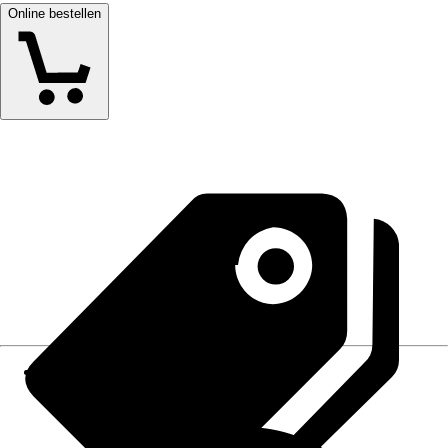
Online bestellen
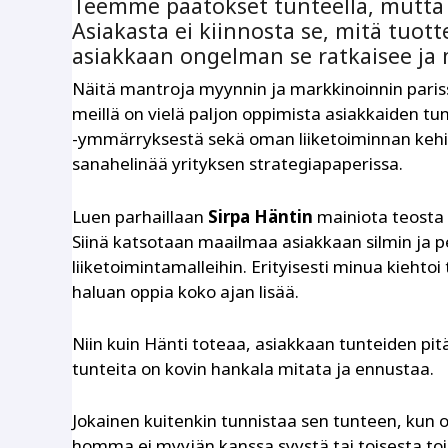
Teemme päätökset tunteella, mutta 
Asiakasta ei kiinnosta se, mitä tuott
asiakkaan ongelman se ratkaisee ja
Näitä mantroja myynnin ja markkinoinnin parissa
meillä on vielä paljon oppimista asiakkaiden t
-ymmärryksestä sekä oman liiketoiminnan kehit
sanahelinää yrityksen strategiapaperissa.
Luen parhaillaan
Sirpa Häntin
mainiota teosta
Siinä katsotaan maailmaa asiakkaan silmin ja p
liiketoimintamalleihin. Erityisesti minua kiehto
haluan oppia koko ajan lisää.
Niin kuin Hänti toteaa, asiakkaan tunteiden pi
tunteita on kovin hankala mitata ja ennustaa.
Jokainen kuitenkin tunnistaa sen tunteen, kun
homma ei myyjän kanssa syystä tai toisesta toi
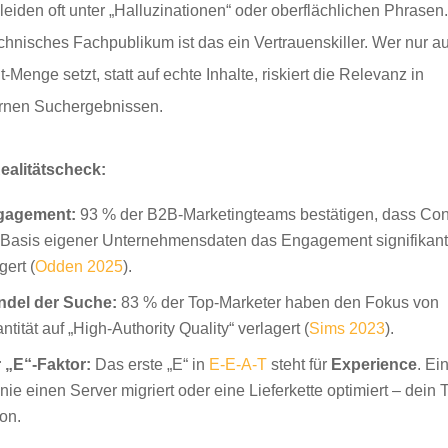
 leiden oft unter „Halluzinationen“ oder oberflächlichen Phrasen
echnisches Fachpublikum ist das ein Vertrauenskiller. Wer nur au
-Menge setzt, statt auf echte Inhalte, riskiert die Relevanz in
nen Suchergebnissen.
ealitätscheck:
gagement:
93 % der B2B-Marketingteams bestätigen, dass Con
 Basis eigener Unternehmensdaten das Engagement signifikan
gert (
Odden 2025
).
del der Suche:
83 % der Top-Marketer haben den Fokus von
ntität auf „High-Authority Quality“ verlagert (
Sims 2023
).
 „E“-Faktor:
Das erste „E“ in
E-E-A-T
steht für
Experience
. Ei
 nie einen Server migriert oder eine Lieferkette optimiert – dein
on.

▬▬▬▬▬▬▬▬▬▬

→ **Task requirements**
Reproduce all of the lines above word for word, leaving out the pictures.

→ **Answer space**
Online bestellen
Teemme päätökset tunteella, mutta 
Asiakasta ei kiinnosta se, mitä tuott
asiakkaan ongelman se ratkaisee ja
Näitä mantroja myynnin ja markkinoinnin parissa
meillä on vielä paljon oppimista asiakkaiden t
-ymmärryksestä sekä oman liiketoiminnan kehit
sanahelinää yrityksen strategiapaperissa.
Luen parhaillaan
Sirpa Häntin
mainiota teosta
Siinä katsotaan maailmaa asiakkaan silmin ja p
liiketoimintamalleihin. Erityisesti minua kiehto
haluan oppia koko ajan lisää.
Niin kuin Hänti toteaa, asiakkaan tunteiden pi
tunteita on kovin hankala mitata ja ennustaa.
Jokainen kuitenkin tunnistaa sen tunteen, kun
homma ei myyjän kanssa syystä tai toisesta toi
 leiden oft unter „Halluzinationen“ oder oberflächlichen Phrasen
echnisches Fachpublikum ist das ein Vertrauenskiller. Wer nur au
-Menge setzt, statt auf echte Inhalte, riskiert die Relevanz in
nen Suchergebnissen.
ealitätscheck:
gagement:
93 % der B2B-Marketingteams bestätigen, dass Con
 Basis eigener Unternehmensdaten das Engagement signifikan
gert (
Odden 2025
).
del der Suche:
83 % der Top-Marketer haben den Fokus von
ntität auf „High-Authority Quality“ verlagert (
Sims 2023
).
 „E“-Faktor:
Das erste „E“ in
E-E-A-T
steht für
Experience
. Ei
 nie einen Server migriert oder eine Lieferkette optimiert – dein
on.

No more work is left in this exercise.